You use ''units'' for European timeshare but ''intervals'' for US timeshare.  The shell game you are playing with your ''facts'' is that you expect readers to miss that these are different units of measurement.  There are typically 51 INTERVALS to one UNIT.  A few resorts that have two maintenance weeks instead of one may have only 50.  By using different measurements to make the comparision you grossly distort the relationship between the two.

Now lets do some simple math.

73,540 units X 51 intervals per unit = 3,750,540 intervals in Europe

6,500,000 intervals divided by 51 (intervals per unit) = 127,450 units in US.

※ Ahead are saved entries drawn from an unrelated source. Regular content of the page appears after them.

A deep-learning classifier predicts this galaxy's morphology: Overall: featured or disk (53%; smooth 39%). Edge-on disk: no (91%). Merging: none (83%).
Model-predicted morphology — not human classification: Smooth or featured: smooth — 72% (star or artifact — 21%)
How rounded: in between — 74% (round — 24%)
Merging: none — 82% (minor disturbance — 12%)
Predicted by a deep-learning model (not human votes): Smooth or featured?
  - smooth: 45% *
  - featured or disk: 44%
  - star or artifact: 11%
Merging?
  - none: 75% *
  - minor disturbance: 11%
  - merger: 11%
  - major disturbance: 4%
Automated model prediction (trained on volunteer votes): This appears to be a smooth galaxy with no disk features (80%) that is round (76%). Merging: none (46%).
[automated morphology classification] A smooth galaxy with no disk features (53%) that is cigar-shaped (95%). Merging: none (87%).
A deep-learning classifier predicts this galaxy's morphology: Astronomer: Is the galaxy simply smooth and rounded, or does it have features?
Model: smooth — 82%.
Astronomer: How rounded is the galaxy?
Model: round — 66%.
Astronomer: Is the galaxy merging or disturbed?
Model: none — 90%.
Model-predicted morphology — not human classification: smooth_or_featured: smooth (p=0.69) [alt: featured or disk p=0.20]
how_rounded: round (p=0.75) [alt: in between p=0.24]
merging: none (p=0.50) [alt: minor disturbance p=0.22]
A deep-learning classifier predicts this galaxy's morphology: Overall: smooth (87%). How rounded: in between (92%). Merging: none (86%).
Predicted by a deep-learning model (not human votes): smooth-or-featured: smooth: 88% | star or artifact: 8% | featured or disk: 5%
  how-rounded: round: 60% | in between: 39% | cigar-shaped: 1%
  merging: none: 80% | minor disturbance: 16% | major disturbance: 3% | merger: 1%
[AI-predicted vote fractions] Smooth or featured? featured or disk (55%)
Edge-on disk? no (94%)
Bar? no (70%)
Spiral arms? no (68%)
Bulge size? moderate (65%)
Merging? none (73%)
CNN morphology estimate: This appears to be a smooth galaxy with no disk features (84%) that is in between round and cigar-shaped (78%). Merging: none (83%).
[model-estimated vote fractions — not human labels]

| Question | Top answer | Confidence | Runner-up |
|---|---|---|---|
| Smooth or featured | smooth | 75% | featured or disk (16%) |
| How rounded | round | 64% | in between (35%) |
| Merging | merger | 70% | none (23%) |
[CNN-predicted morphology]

So, if you use the same measurement to compare Europe and the US, they really are not nearly as far apart as you try to make it appear.  You try to make it appear so with a sleight of hand by using different measurements.  So much for your ''facts''.*



tombo said:


> I did a little more research to find FACTS about timeshares by country.
> 
> 
> According to The European Timeshare Industry Report 2008, published by the Resort Development Organisation (RDO) and written by The Christel DeHaan Tourism and Travel Research Institute, University of Nottingham, UK, there were a total of 73,540 timeshare units in European resorts in 2007.
> 
> 
> http://www.rciaffiliates.com/europe/industry/facts-figures
> 
> As of January 1, 2007, there were 1,641 timeshare resorts in the United States. The total number of weekly equivalent intervals owned was approximately 6.5 million.
> http://www.vacationbetter.org/content1202
> 
> 6.5 million timeshare intervals in the US in 2007.  Only 73,500 timeshare units in all of Europe in 2007. The fact that anyone can ever trade for a week in Europe should show proof of lack of demand. Can you imagine how hard it would be to exchange for a US week if the entire country only had 735,000 units? With 73,500 you could forget it.
> 
> From ARDA:
> "The American Resort Development Association ARDA has published:
> •A total of 1,767,000 households own timeshares in the US. The number of timeshare intervals owned by consumers in the US is growing at a compound rate of 9% per year! Over three million households worldwide now own a vacation interval, with owners residing in 200 countries!"
> 
> So more than half of the timeshare owning households WORLDWIDE are US households. There are over 200 countries with timeshare owners, yet the US has more timeshare owners than the other 200 plus countries combined! Who should RCI cater to? Obviously they should and do cater to their largest market which is the US.
> 
> http://wapatotimeshares.com/why-ts-makes-sense_292.html
> 
> Facts are great things.


----------



## Carolinian

Places where it is consistent that deposits are given higher values than it takes for trades like Orlando, it is a sign of padding the values of deposits.  Many places, it appears that deposits over a year out net lower values, but that is often for both deposit and exchanging in, another flaw in the system to devalue weeks that they actually have a longer time to find a place for.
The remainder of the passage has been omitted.